▶ [DATA SHOWN]:
= = =
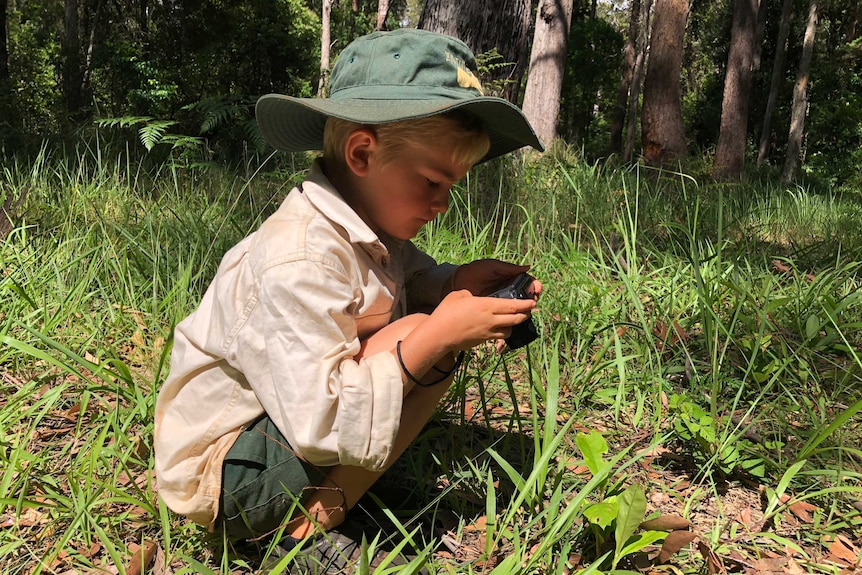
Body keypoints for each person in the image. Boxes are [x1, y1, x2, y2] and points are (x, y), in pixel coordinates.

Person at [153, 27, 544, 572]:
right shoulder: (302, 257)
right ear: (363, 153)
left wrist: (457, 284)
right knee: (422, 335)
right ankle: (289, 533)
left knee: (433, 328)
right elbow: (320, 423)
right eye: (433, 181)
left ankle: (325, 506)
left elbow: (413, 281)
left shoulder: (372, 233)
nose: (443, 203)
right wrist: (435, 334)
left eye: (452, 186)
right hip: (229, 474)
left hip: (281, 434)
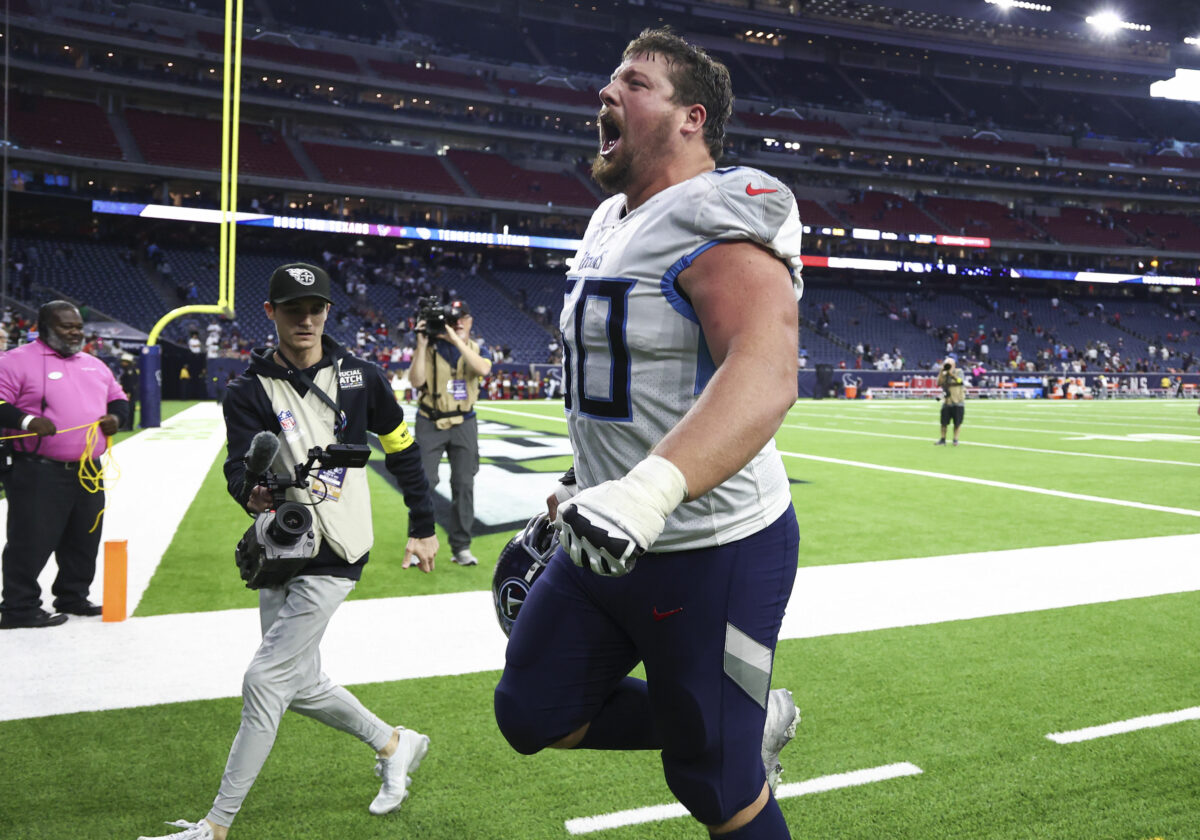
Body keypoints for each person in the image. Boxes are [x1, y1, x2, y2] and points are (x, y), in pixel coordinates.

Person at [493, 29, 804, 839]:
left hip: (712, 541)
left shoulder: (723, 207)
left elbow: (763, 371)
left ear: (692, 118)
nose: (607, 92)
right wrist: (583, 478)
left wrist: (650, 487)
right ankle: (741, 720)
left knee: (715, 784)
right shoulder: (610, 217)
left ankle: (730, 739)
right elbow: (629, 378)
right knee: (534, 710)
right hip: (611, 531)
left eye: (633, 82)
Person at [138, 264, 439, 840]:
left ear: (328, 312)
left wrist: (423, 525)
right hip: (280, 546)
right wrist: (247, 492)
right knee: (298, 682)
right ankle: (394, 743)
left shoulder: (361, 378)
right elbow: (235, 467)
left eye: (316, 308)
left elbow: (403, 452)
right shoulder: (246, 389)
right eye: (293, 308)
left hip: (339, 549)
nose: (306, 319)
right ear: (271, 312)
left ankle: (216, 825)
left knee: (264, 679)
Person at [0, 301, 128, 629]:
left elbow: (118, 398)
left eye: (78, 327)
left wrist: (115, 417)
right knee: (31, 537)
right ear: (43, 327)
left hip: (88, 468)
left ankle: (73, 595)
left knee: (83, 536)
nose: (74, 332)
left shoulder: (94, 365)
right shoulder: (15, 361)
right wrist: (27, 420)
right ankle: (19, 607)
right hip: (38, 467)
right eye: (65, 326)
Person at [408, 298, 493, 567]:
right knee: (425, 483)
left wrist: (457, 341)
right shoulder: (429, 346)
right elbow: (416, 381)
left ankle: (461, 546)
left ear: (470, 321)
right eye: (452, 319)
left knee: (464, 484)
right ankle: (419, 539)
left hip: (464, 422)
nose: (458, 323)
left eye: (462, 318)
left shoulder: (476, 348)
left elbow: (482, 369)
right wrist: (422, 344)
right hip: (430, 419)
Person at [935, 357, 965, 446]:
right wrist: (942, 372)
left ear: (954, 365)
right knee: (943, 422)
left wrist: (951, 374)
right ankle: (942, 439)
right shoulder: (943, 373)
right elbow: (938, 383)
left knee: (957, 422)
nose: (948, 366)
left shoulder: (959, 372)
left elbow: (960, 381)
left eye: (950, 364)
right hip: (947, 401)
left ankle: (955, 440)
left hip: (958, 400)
= = =
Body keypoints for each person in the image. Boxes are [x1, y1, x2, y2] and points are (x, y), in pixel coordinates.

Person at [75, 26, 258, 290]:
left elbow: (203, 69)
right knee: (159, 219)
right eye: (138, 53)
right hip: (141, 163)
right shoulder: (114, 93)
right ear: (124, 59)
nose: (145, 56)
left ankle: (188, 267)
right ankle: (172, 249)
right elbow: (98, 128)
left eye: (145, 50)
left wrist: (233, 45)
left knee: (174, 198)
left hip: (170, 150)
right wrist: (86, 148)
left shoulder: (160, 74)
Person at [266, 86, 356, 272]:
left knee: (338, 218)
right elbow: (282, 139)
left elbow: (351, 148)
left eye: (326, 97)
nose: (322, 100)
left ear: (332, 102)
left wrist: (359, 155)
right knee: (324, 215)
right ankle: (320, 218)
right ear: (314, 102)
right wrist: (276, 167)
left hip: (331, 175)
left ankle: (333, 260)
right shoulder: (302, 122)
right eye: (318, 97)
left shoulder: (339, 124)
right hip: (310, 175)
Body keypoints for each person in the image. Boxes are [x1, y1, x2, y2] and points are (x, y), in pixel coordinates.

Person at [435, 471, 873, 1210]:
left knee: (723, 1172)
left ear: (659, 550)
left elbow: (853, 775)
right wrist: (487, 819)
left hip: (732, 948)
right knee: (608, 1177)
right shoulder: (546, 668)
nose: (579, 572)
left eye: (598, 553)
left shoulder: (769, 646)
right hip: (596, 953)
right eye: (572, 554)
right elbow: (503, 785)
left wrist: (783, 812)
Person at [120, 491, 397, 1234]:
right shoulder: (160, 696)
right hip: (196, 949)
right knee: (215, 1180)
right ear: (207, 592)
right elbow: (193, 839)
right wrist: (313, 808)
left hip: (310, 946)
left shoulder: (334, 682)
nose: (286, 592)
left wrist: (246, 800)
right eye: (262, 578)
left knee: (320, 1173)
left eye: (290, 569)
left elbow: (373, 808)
= = =
▶ [EXERCISE INSTRUCTIONS]:
Within the listing above, give again exactly every line from the line with "right knee: (943, 422)" through the line with "left hip: (958, 400)", both included, and no other line.

▶ [EXPECTED OUTPUT]:
right knee: (943, 422)
left wrist: (951, 374)
right ankle: (942, 439)
right shoulder: (943, 373)
right elbow: (938, 383)
left knee: (957, 422)
nose: (948, 366)
left shoulder: (959, 372)
left elbow: (960, 381)
left eye: (950, 364)
right hip: (947, 401)
left ankle: (955, 440)
left hip: (958, 400)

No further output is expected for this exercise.